- Born: January 25, 1944 (age 82)
- Education: University of Pennsylvania
- Occupations: Journalist, food writer

= Alan Richman =

American journalist and food writer

Alan Richman (born January 25, 1944) is an American journalist and food writer. He was a food correspondent for GQ magazine, and has won 16 James Beard Foundation Awards for journalism.

==Early life and education==

Richman is a graduate of the General Honors Program at the University of Pennsylvania. He was a cadet in the Army ROTC, rose to the rank of captain on active duty and served two tours in the United States Army, including one in South Vietnam, for which he was awarded the Bronze Star. He also served in the earlier U.S. invasion and occupation of the Dominican Republic.

==Career==
Richman began his career as a sportswriter in Philadelphia in the 1970s, covering the 76ers for the Philadelphia Evening Bulletin. He later worked as a sports columnist and, using a pseudonym, as restaurant critic for the Montreal Star. Richman began writing for GQ in 1986.

Richman has won 16 James Beard Foundation Journalism Awards for excellence in culinary writing, including two in 2009 for Magazine Feature Writing Without Recipes and Writing on Spirits, Wine, or Beer. He won a National Magazine Award in 1995 for three articles that appeared in GQ.

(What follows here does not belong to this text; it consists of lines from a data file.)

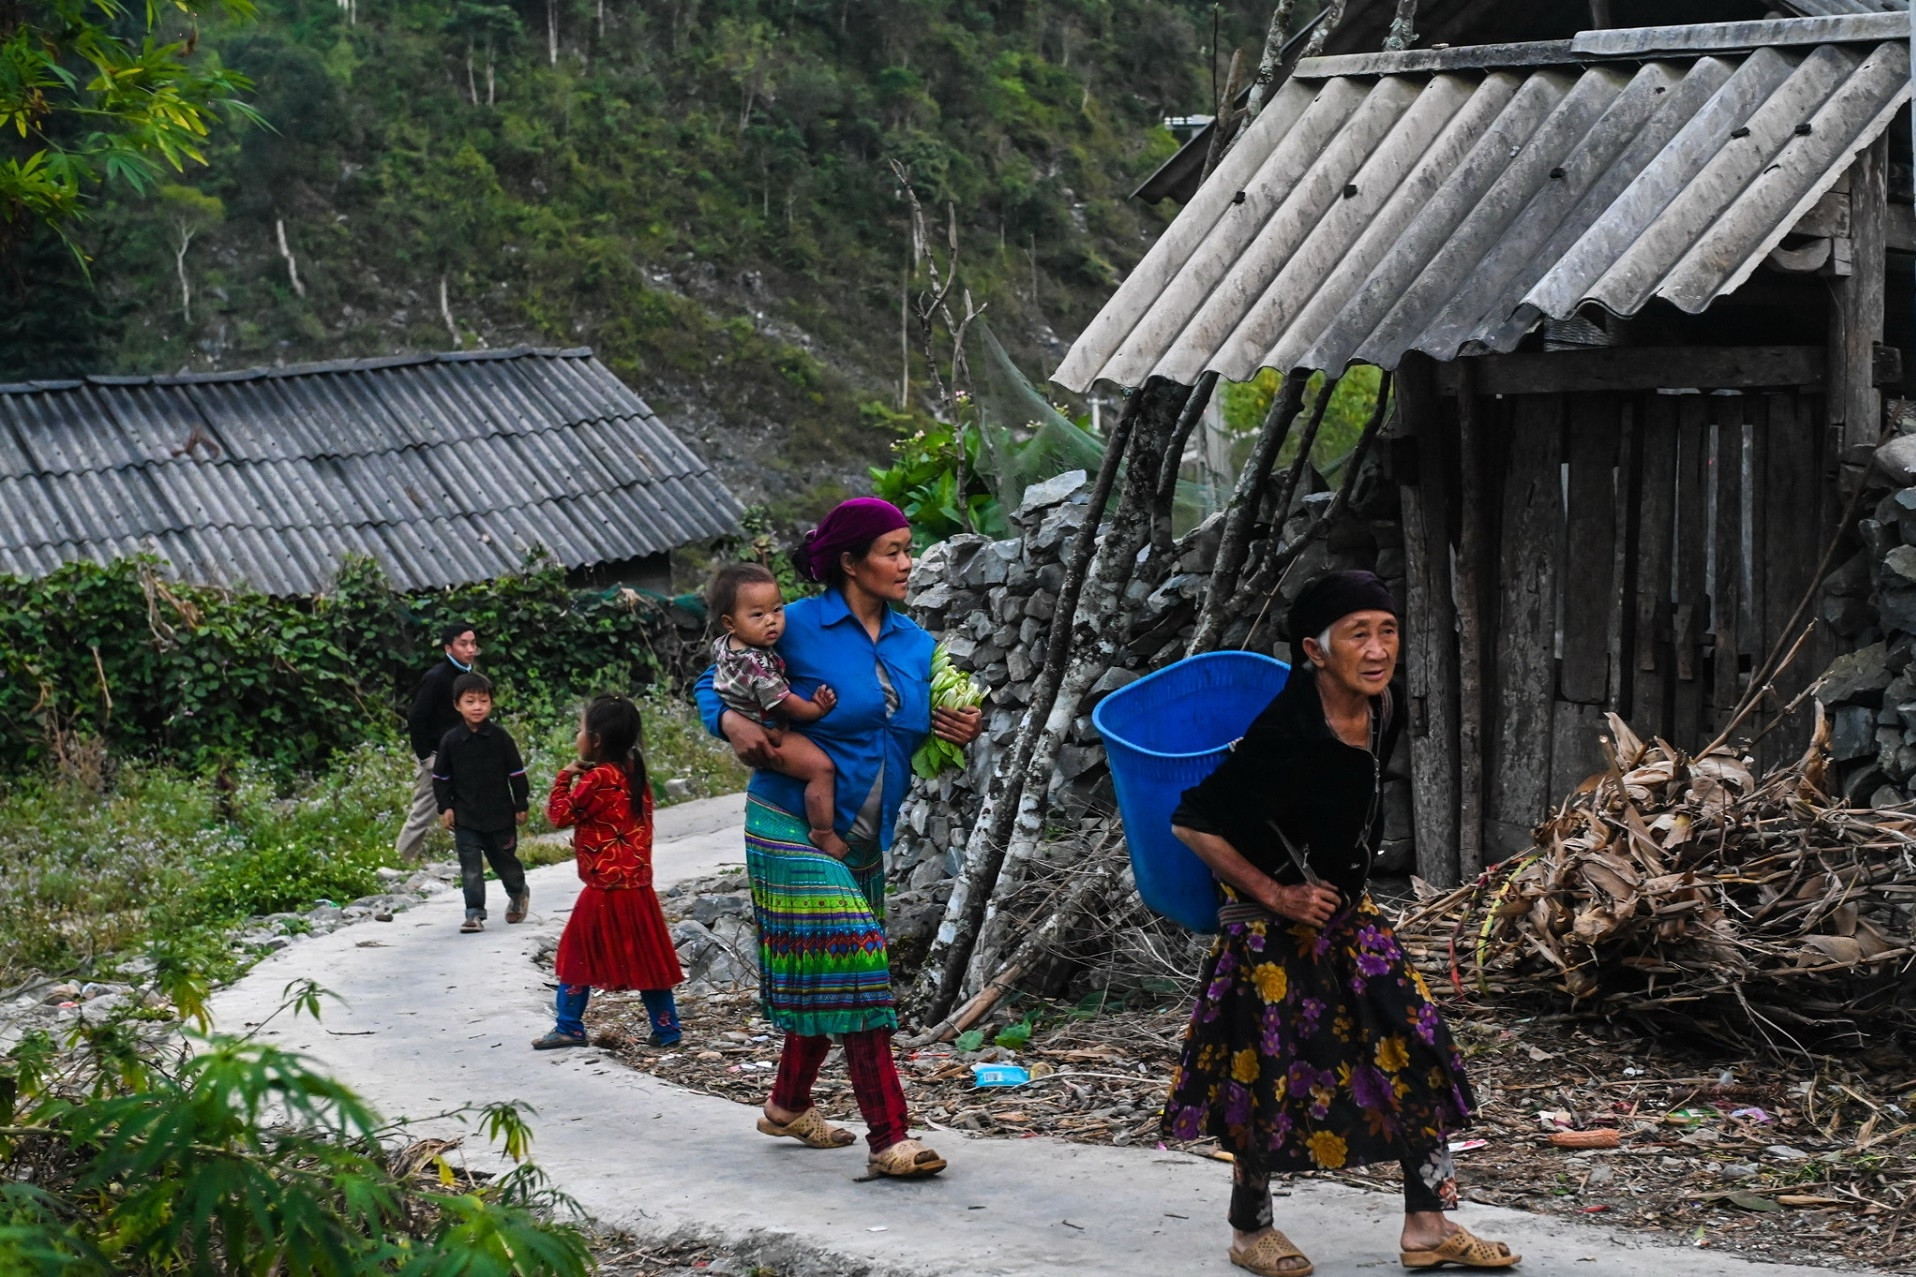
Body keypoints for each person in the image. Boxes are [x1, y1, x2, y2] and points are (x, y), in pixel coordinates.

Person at [1160, 570, 1518, 1276]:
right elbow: (1189, 820)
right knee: (1264, 1072)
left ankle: (1428, 1224)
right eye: (1359, 633)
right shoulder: (1283, 733)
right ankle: (1249, 1230)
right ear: (1315, 652)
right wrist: (1279, 893)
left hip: (1347, 915)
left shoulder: (1382, 708)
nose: (1379, 647)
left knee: (1414, 1047)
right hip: (1266, 923)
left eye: (1387, 630)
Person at [694, 497, 982, 1180]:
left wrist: (948, 725)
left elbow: (903, 724)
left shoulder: (916, 643)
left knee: (833, 967)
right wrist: (729, 725)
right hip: (791, 824)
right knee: (856, 961)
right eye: (893, 550)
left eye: (909, 547)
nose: (908, 562)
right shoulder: (792, 624)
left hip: (863, 835)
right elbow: (717, 679)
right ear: (850, 561)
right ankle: (891, 1136)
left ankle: (788, 1103)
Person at [533, 693, 684, 1051]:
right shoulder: (633, 772)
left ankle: (569, 1025)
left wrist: (564, 777)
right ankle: (667, 1030)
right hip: (638, 887)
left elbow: (558, 815)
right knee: (649, 960)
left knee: (575, 956)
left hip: (605, 887)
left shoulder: (597, 778)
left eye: (581, 729)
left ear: (596, 740)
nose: (578, 735)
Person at [707, 561, 845, 857]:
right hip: (768, 733)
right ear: (730, 622)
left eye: (777, 610)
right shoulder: (756, 665)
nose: (771, 621)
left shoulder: (728, 645)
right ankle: (823, 832)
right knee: (822, 769)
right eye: (758, 615)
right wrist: (815, 710)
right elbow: (785, 702)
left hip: (757, 721)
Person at [432, 672, 532, 934]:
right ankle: (474, 913)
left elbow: (517, 773)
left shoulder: (500, 738)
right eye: (470, 701)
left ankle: (518, 891)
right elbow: (441, 777)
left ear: (491, 704)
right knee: (471, 868)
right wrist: (446, 807)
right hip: (466, 816)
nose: (477, 707)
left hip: (500, 814)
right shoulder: (451, 741)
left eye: (483, 701)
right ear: (457, 705)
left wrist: (521, 803)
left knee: (504, 862)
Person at [396, 622, 480, 861]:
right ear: (448, 648)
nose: (470, 649)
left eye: (473, 643)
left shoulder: (469, 675)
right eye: (463, 644)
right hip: (437, 756)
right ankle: (401, 860)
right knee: (423, 810)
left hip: (462, 753)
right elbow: (416, 718)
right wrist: (426, 757)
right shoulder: (437, 677)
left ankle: (471, 855)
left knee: (468, 804)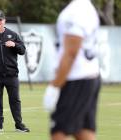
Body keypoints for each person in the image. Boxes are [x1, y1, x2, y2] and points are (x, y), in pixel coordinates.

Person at [43, 0, 101, 140]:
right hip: (89, 75)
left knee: (58, 132)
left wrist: (55, 87)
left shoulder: (74, 12)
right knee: (83, 131)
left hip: (76, 79)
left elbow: (71, 53)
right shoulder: (86, 7)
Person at [0, 10, 30, 132]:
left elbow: (23, 50)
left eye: (0, 20)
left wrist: (14, 44)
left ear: (4, 21)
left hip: (11, 74)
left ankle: (18, 124)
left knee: (15, 100)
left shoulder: (13, 35)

In 2004, HarperCollins published Fork It Over: The Intrepid Adventures of a Professional Eater, a collection of Richman's essays about food and dining.

Richman served as the dean of food journalism at the French Culinary Institute in New York City, teaching "The Craft of Food Writing".

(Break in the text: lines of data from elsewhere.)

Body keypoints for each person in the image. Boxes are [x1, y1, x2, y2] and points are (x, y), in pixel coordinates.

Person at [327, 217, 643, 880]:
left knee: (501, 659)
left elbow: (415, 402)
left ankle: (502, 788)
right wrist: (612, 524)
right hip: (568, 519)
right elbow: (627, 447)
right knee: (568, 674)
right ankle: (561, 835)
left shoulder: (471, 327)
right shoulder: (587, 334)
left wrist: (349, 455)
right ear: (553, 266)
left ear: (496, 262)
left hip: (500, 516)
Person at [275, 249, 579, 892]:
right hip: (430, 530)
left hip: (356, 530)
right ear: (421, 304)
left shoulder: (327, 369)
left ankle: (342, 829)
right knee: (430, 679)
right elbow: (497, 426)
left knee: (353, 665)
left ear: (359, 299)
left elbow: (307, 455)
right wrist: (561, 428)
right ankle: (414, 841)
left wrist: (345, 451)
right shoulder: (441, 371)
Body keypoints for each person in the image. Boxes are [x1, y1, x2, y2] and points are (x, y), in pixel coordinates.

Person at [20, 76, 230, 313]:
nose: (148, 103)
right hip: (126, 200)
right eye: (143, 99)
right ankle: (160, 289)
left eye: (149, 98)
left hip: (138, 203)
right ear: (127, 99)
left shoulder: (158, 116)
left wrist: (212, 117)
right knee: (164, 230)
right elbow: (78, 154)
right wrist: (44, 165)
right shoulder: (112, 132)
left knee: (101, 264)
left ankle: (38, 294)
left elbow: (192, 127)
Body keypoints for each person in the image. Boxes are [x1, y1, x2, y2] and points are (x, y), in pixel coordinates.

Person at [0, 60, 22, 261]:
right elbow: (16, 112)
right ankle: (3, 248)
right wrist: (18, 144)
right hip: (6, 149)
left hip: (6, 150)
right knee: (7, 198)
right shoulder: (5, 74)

In 2006, Richman caused a controversy after criticizing the cuisine of New Orleans and questioning the existence of the Creole ethnicity.

In 2009, celebrity chefs David Chang and Anthony Bourdain criticized Richman for "his insistence that celebrity chefs actually cook in their own restaurants." Bourdain's 2010 book, Medium Raw: A Bloody Valentine to the World of Food and the People Who Cook, contains a chapter entitled "Alan Richman Is a Douchebag" expounding on his view of Richman. In the same chapter Bourdain also said, Alan Richman is so loathsome he lacks "the gravitas required to be called an asshole".